In This Section

Breaking Down the Bailout

September 26, 2008

By Donald L. Schunk, research economist with the BB&T Center for Economic and Community Development at Coastal Carolina University

The U.S. financial system has been mired in a credit crunch for more than a year. However, until very recently, the spillover to the real economy has been minimal. In recent weeks, uncertainty and a lack of confidence within financial markets have brought the regular flow of funds to a near standstill. This situation led to the Treasury Department's proposed financial system "bailout" that is currently being debated by Congress. Daily, I see the anxiety this financial turmoil is causing because of the sheer complexity of the issues involved. In several presentations recently, I've tried to break up these issues into smaller pieces, and I think tackling a few of the main issues here may help shed some light on where we are, how we got here, and where we may be headed.

1. The housing market moves in cycles. Think of the housing market like waves on the ocean. Waves grow to a crest, then fall to a trough. Normally, the housing market grows during an economic expansion, then experiences a correction during a recession. Occasionally, we get a storm surge. What are we left with after the surge? Usually, it's a mess. The U.S. saw a tremendous surge in housing that began after the recession in the early 1990s. Housing should have corrected during the recession of 2001, but it didn't. The combination of historically low interest rates and ongoing financial innovation sparked the widespread use of new mortgage products - including subprime and low-documentation loans - that helped fuel an ongoing housing surge.

Only when the surge began to recede in 2006 did the resulting mess become apparent, characterized by a downward correction in sales, excess inventory, falling prices and rising foreclosures.

2. Credit markets are no longer functioning efficiently. Many bad decisions were made during the housing boom that were fueled by irresponsibility, short-sightedness, lack of information and greed on the part of borrowers and lenders. If the costs of these bad decisions could have been contained and limited only to those making the bad decisions, then our credit markets could have continued functioning normally, and we wouldn't - or at least shouldn't - be talking about government intervention.

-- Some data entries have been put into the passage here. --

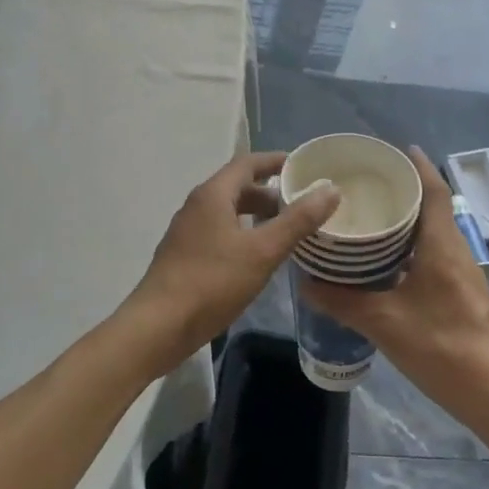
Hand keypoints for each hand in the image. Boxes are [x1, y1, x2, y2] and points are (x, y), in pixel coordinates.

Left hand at [123, 152, 339, 378]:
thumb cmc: (212, 282)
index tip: (304, 166)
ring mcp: (187, 231)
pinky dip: (243, 234)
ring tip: (286, 230)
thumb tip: (330, 190)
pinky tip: (258, 258)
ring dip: (257, 216)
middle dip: (270, 192)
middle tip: (302, 204)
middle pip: (238, 187)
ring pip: (229, 212)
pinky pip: (220, 232)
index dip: (276, 161)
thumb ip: (297, 220)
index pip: (247, 163)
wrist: (158, 326)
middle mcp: (197, 205)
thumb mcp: (262, 251)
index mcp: (213, 194)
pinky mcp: (184, 255)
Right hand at [300, 147, 488, 427]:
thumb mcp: (384, 324)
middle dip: (405, 191)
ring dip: (409, 221)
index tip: (395, 150)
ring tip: (371, 218)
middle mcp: (456, 251)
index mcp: (442, 245)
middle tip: (368, 184)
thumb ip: (343, 302)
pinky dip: (413, 247)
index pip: (433, 191)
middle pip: (433, 208)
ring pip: (434, 233)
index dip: (418, 166)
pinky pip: (436, 254)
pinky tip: (388, 263)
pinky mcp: (464, 294)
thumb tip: (305, 282)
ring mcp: (464, 274)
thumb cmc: (442, 347)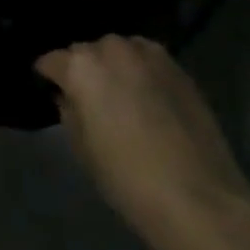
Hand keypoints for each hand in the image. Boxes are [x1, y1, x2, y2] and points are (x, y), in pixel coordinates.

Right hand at [36, 36, 249, 249]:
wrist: (201, 200)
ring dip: (113, 66)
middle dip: (82, 69)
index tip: (49, 89)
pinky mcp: (179, 68)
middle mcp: (111, 49)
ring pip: (118, 51)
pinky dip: (141, 72)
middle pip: (86, 52)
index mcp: (80, 66)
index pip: (51, 61)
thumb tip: (68, 96)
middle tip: (87, 97)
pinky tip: (147, 98)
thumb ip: (69, 111)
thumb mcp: (82, 149)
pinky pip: (147, 60)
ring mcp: (148, 55)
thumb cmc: (128, 179)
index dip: (48, 76)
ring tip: (119, 94)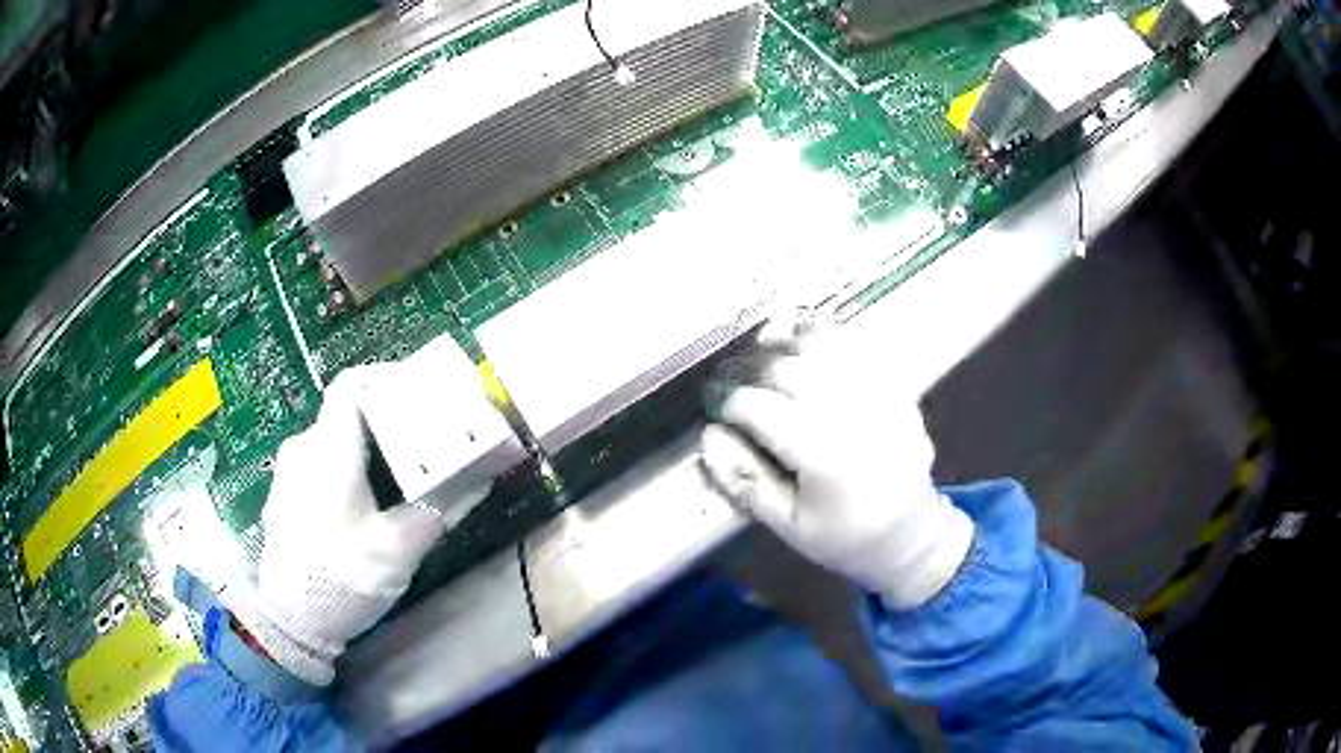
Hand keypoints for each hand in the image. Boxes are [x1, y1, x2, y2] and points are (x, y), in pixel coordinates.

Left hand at [243, 365, 489, 685]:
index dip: (388, 377)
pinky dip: (351, 465)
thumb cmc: (343, 578)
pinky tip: (370, 500)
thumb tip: (482, 478)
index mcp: (328, 451)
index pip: (352, 385)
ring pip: (335, 439)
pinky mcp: (287, 495)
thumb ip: (441, 508)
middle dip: (391, 418)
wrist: (291, 622)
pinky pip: (322, 462)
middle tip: (427, 437)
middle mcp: (304, 449)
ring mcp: (290, 472)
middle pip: (348, 413)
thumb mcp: (399, 548)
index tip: (424, 390)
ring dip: (372, 445)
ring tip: (405, 470)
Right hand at [699, 316, 972, 609]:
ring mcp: (877, 393)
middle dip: (751, 371)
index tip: (722, 414)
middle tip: (739, 385)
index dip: (730, 405)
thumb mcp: (787, 525)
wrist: (909, 531)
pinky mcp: (893, 385)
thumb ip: (746, 480)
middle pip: (785, 368)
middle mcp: (851, 414)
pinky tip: (806, 347)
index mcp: (823, 455)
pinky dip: (823, 337)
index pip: (759, 408)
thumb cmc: (844, 536)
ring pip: (819, 345)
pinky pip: (853, 344)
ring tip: (767, 360)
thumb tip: (709, 437)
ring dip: (785, 346)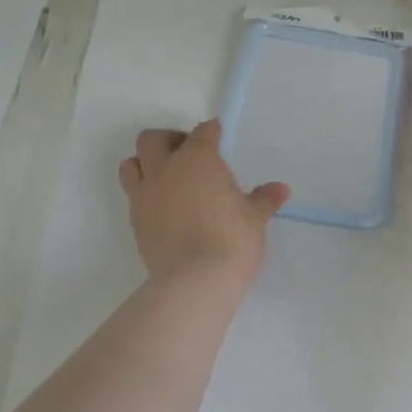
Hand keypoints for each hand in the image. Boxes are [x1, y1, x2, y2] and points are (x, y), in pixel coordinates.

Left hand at [119, 120, 289, 281]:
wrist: (195, 279)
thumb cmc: (232, 240)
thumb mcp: (254, 218)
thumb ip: (264, 200)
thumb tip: (281, 189)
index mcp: (197, 159)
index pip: (201, 133)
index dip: (210, 132)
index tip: (216, 135)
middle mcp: (165, 170)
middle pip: (153, 139)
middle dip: (168, 140)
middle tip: (186, 153)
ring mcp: (145, 195)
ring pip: (131, 164)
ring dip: (144, 163)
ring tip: (164, 176)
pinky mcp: (135, 221)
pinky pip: (133, 196)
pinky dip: (144, 194)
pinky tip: (162, 207)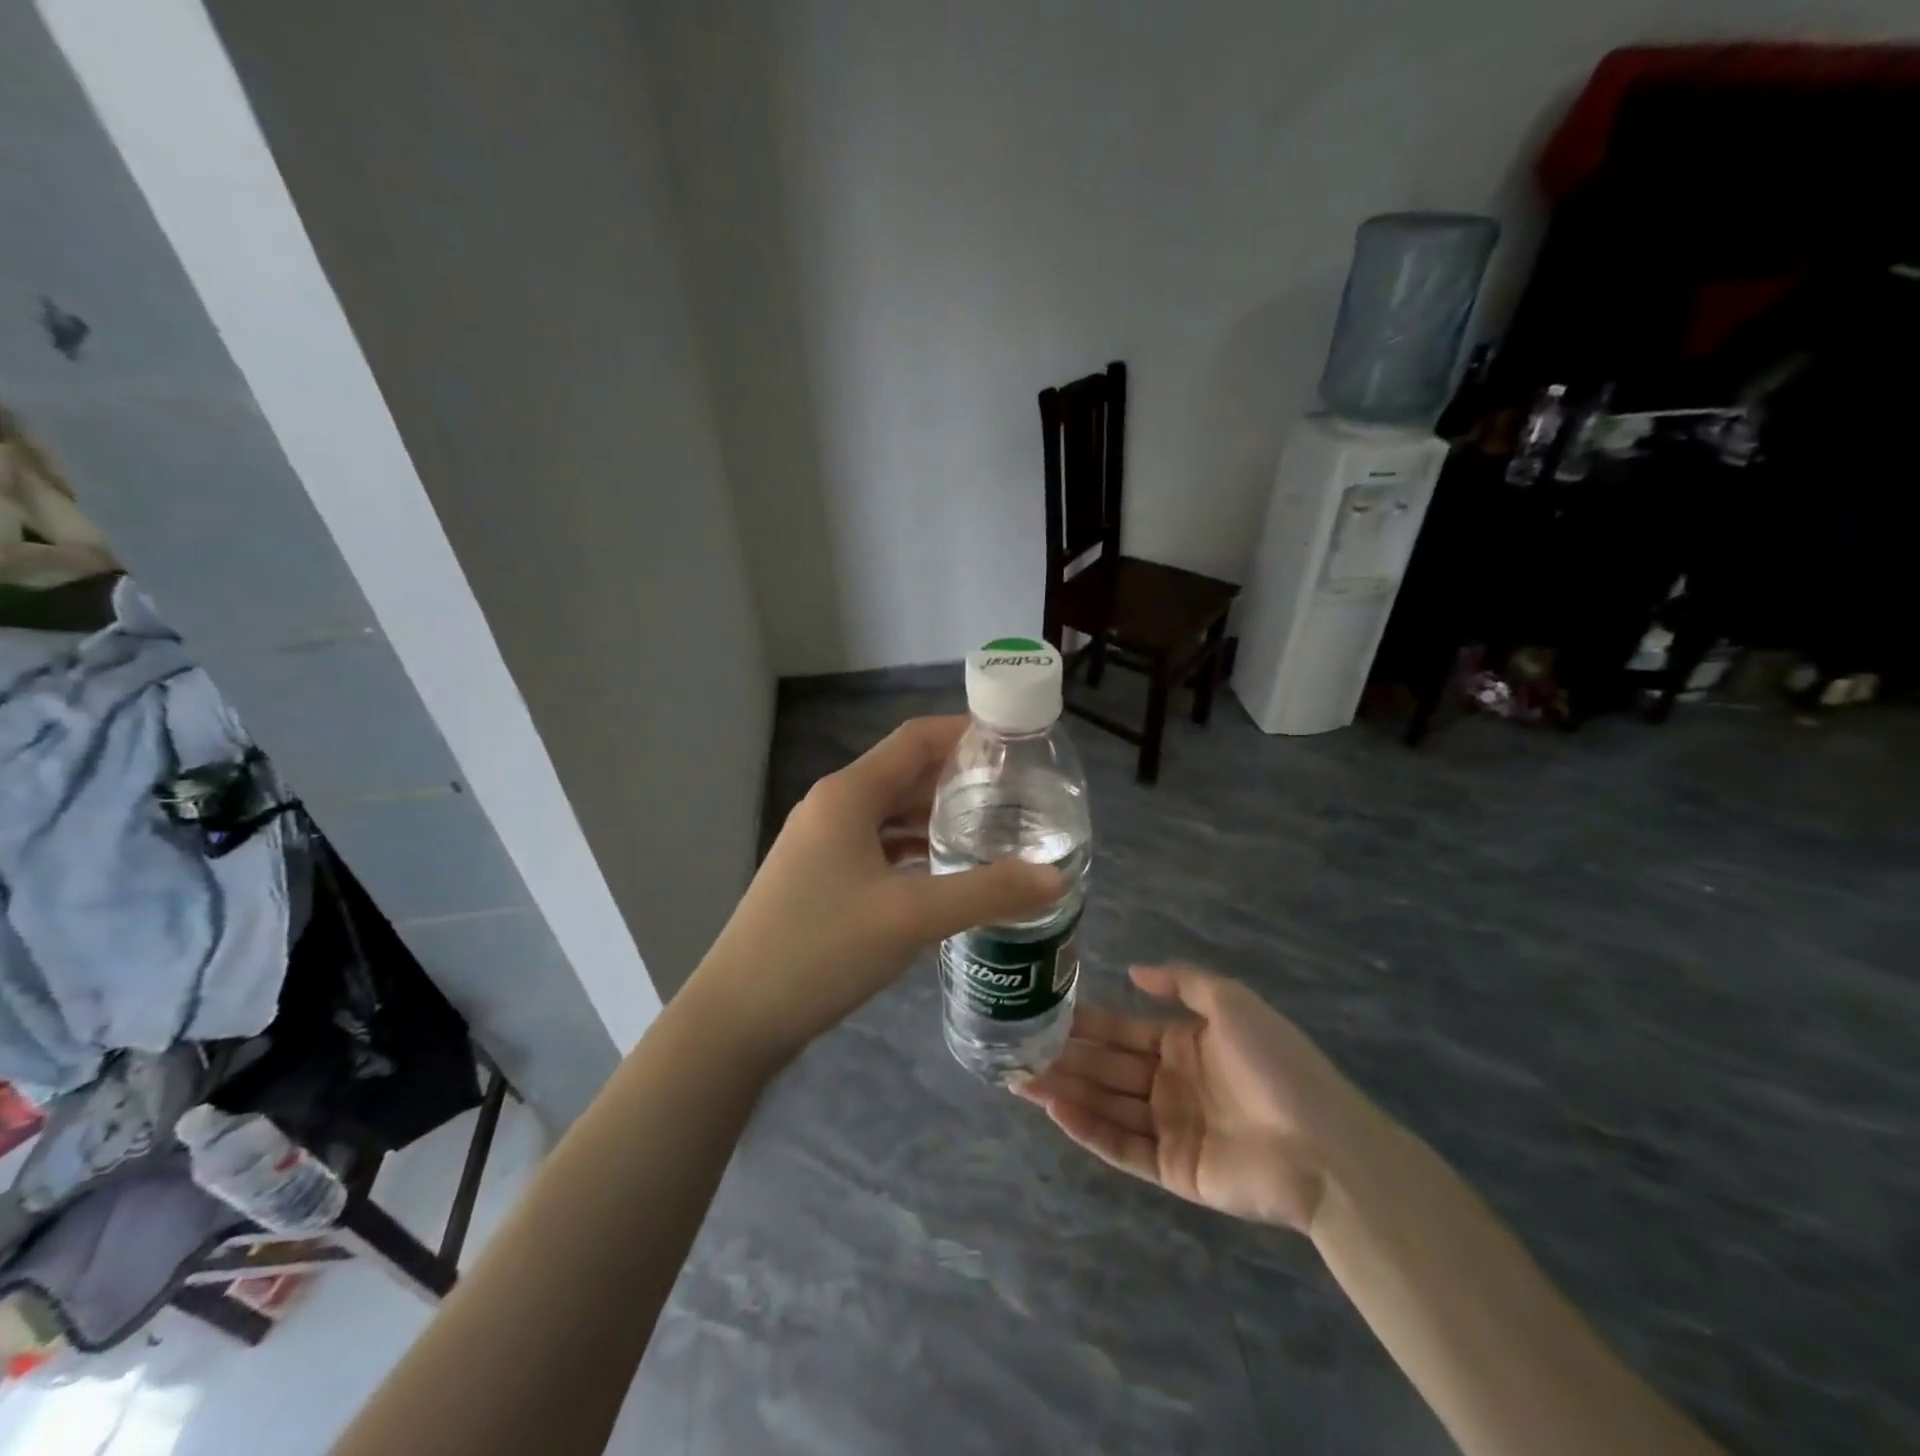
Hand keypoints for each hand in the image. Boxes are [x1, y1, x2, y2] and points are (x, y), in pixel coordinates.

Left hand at [691, 716, 1064, 1062]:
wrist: (737, 1016)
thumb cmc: (820, 950)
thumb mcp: (910, 918)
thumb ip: (987, 893)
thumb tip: (1056, 877)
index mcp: (848, 794)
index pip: (916, 739)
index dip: (966, 732)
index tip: (1017, 743)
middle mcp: (833, 807)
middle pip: (906, 774)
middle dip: (960, 778)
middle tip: (1020, 792)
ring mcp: (822, 843)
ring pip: (892, 813)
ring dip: (938, 815)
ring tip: (995, 827)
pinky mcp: (821, 876)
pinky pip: (879, 845)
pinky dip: (915, 848)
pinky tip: (948, 870)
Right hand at [1015, 965, 1378, 1232]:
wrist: (1324, 1146)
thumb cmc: (1276, 1064)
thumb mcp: (1232, 1002)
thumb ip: (1182, 982)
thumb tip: (1133, 970)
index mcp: (1184, 1044)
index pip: (1123, 1030)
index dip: (1086, 1023)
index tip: (1045, 1014)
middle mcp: (1171, 1083)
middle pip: (1108, 1068)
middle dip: (1065, 1057)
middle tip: (1017, 1049)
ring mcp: (1170, 1128)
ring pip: (1107, 1105)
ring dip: (1065, 1091)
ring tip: (1020, 1078)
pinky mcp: (1172, 1169)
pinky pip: (1123, 1146)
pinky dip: (1089, 1129)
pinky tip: (1056, 1109)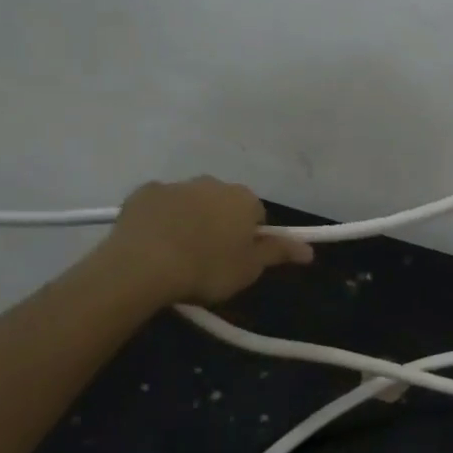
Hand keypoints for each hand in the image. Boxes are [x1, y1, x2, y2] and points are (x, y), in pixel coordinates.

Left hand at [97, 177, 312, 305]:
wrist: (144, 265)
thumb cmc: (207, 269)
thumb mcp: (249, 269)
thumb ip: (279, 253)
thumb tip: (309, 249)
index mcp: (243, 199)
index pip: (257, 215)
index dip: (248, 238)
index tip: (237, 260)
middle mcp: (213, 183)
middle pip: (223, 204)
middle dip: (219, 224)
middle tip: (208, 258)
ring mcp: (176, 185)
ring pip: (190, 201)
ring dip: (189, 219)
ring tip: (177, 254)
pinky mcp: (143, 192)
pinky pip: (159, 204)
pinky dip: (159, 219)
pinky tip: (152, 243)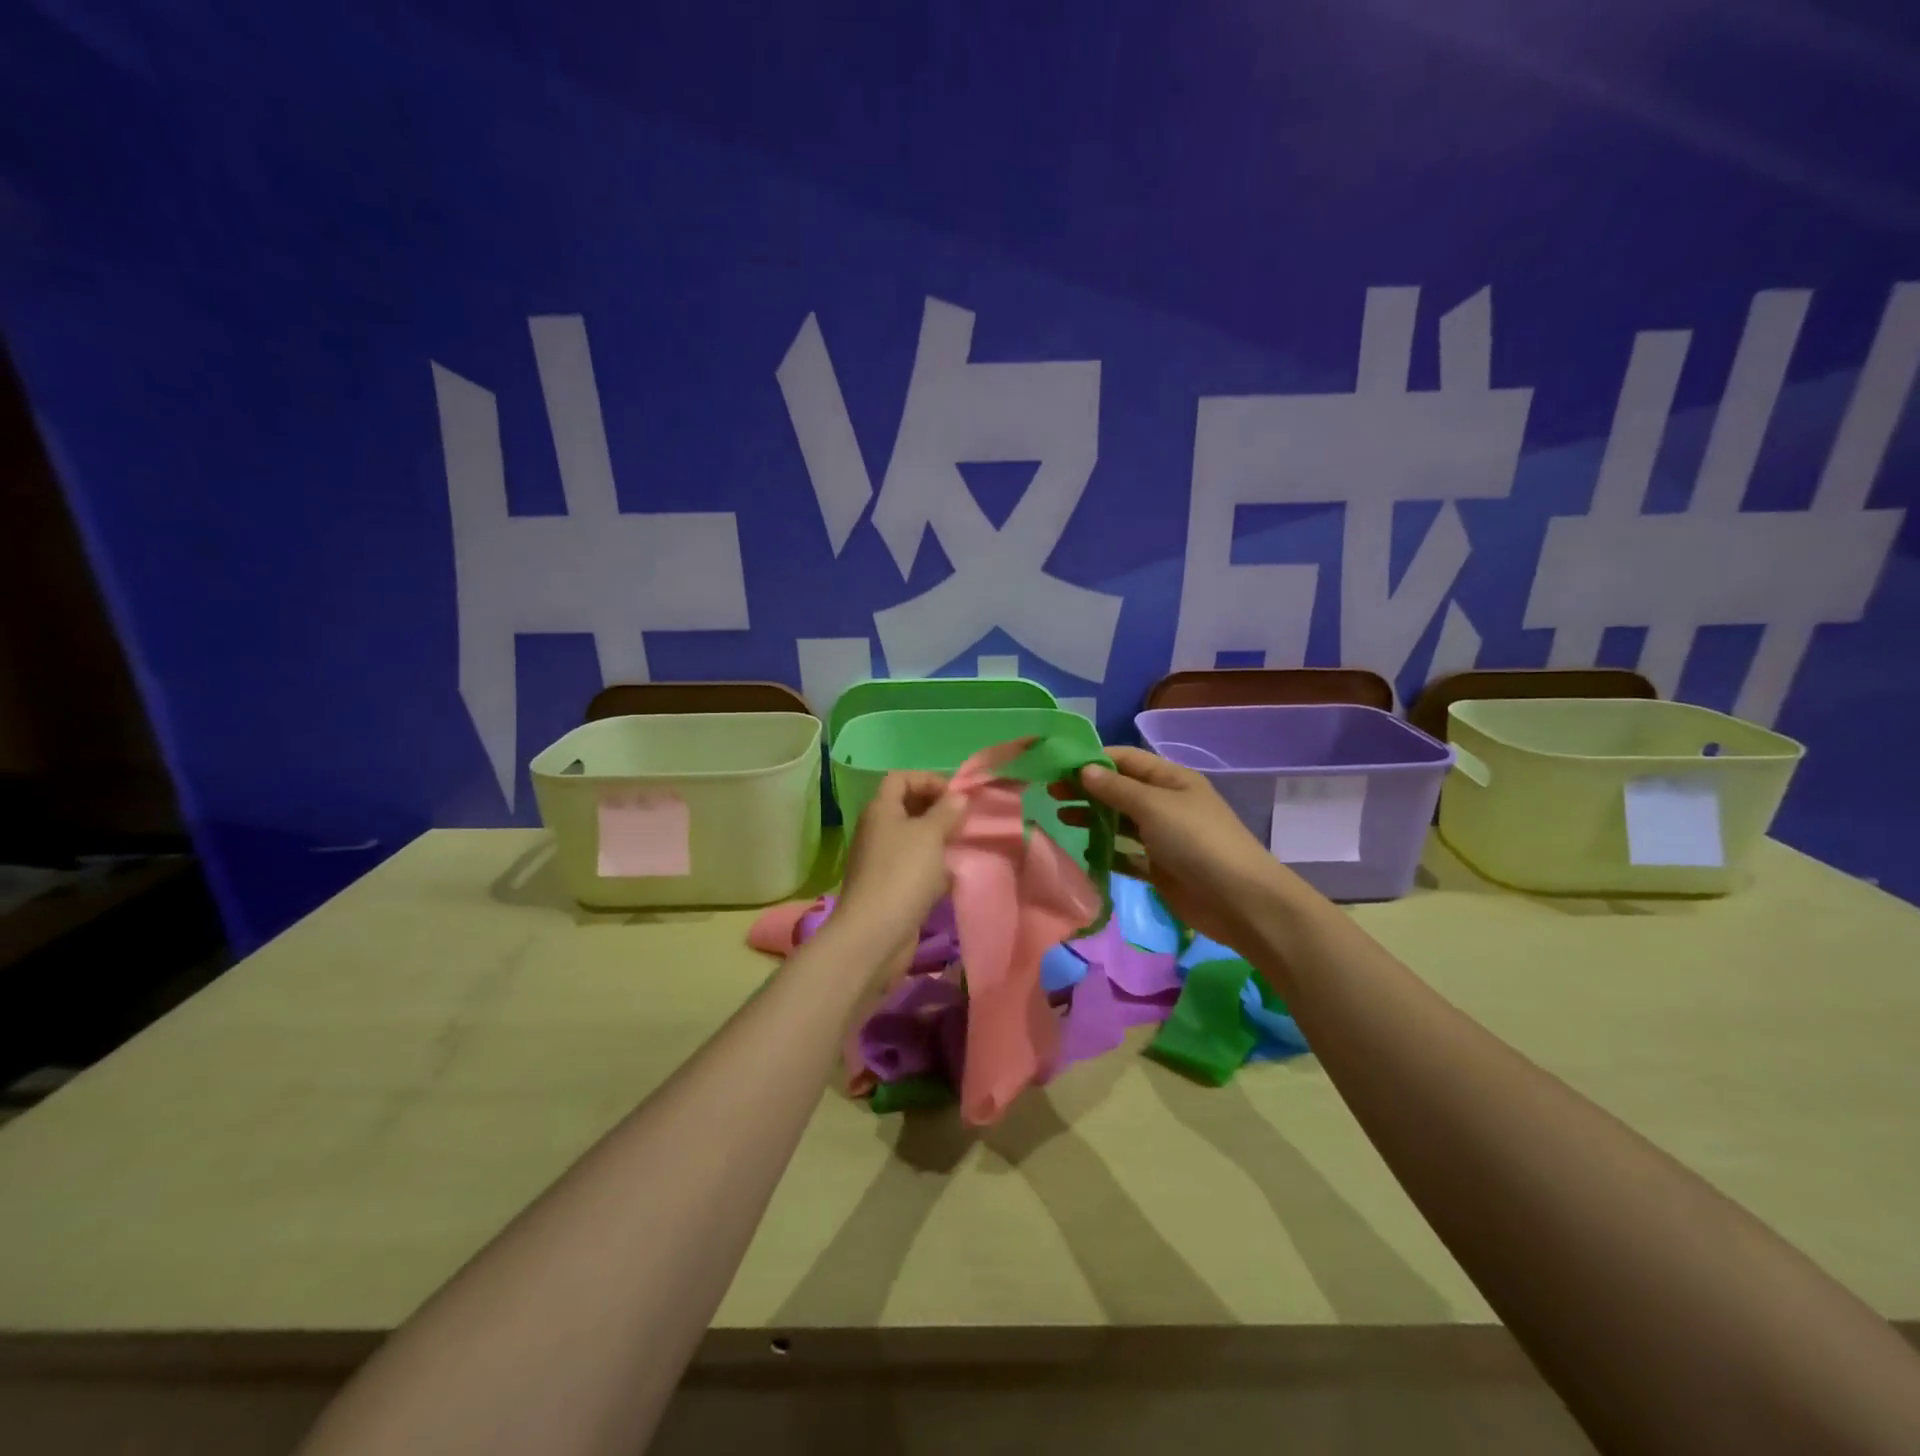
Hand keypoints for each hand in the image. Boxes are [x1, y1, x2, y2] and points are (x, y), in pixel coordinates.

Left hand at [838, 771, 966, 949]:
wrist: (875, 934)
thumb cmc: (903, 874)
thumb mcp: (930, 835)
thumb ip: (947, 811)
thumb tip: (958, 796)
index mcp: (881, 809)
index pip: (901, 778)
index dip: (929, 780)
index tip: (956, 796)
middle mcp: (878, 830)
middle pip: (908, 806)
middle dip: (937, 810)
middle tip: (964, 821)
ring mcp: (882, 860)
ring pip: (914, 839)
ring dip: (938, 840)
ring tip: (963, 845)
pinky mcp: (890, 887)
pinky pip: (915, 866)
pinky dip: (933, 867)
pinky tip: (952, 876)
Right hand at [1054, 746, 1310, 953]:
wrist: (1239, 900)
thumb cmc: (1197, 841)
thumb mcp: (1154, 806)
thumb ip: (1116, 789)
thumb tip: (1084, 770)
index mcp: (1171, 779)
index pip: (1126, 759)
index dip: (1092, 759)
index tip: (1057, 764)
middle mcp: (1165, 803)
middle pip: (1119, 789)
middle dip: (1087, 788)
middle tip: (1050, 792)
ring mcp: (1162, 836)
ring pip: (1119, 821)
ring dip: (1092, 817)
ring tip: (1060, 816)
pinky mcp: (1158, 867)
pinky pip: (1125, 853)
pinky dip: (1105, 850)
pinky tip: (1081, 850)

But, the costs of those bad decisions have now spread. After a mortgage is made, it is typically bundled with other mortgages and then securitized - it is traded in the market. These mortgage-backed securities continue to be bundled, split, bought and sold, and now reside on the balance sheets of firms throughout the financial industry, including those that had no role in the initial lending and borrowing. Because these mortgage-backed securities are backed by an unknown mix of good and bad mortgages, determining the underlying value of these securities is nearly impossible. Financial institutions have no way of accurately valuing these assets; there is no market for them because their current value is unknown.

All of this uncertainty has resulted in frozen credit markets. Financial firms don't know who has how much junk on their balance sheets, and for this reason are reluctant to lend to other institutions. This prevents the normal and necessary flow of credit throughout the economy.

3. The availability of credit is necessary for the economy to function. A small business typically needs to borrow to finance its startup costs that will then be recouped over time. A household typically needs to borrow funds to finance a home purchase that will generate benefits over time. A student needs to borrow to finance an education that will generate returns down the road.

Almost every productive economic activity we engage in involves costs and benefits that occur at different points in time. The availability of credit forms a bridge between the timing of these costs and benefits. This is why we have credit markets, and functional credit markets are critical for financing economic growth.

Our credit markets are currently unable to perform this function. Frozen credit markets don't just hurt Wall Street firms. The lack of credit hurts individuals, families and businesses everywhere that have rational and productive uses for borrowed funds.

4. Bailouts are dangerous business. We shouldn't be in the business of bailing out individual borrowers or lenders who made bad decisions; clearly, this simply encourages future bad decisions.

5. The Treasury Department is not trying to bail out Wall Street firms. Rather, it is an attempt to create a market mechanism to place a value on these assets, thereby removing a significant source of uncertainty in credit markets. The real purpose of the Treasury's proposal is to help Main Street by trying to find a way to get credit flowing again. The goal is for banks to again be willing to lend to each other, and in turn be willing to lend to individuals and businesses that have legitimate and productive uses for those funds that contribute to economic growth.

As complex as these issues are, it's relatively easy to dissect the past and the current situation. We haven't even touched on the probability that this bailout plan will work, or what the ultimate price tag may be. Short answer: no one knows for sure. The long answer will have to wait for another day.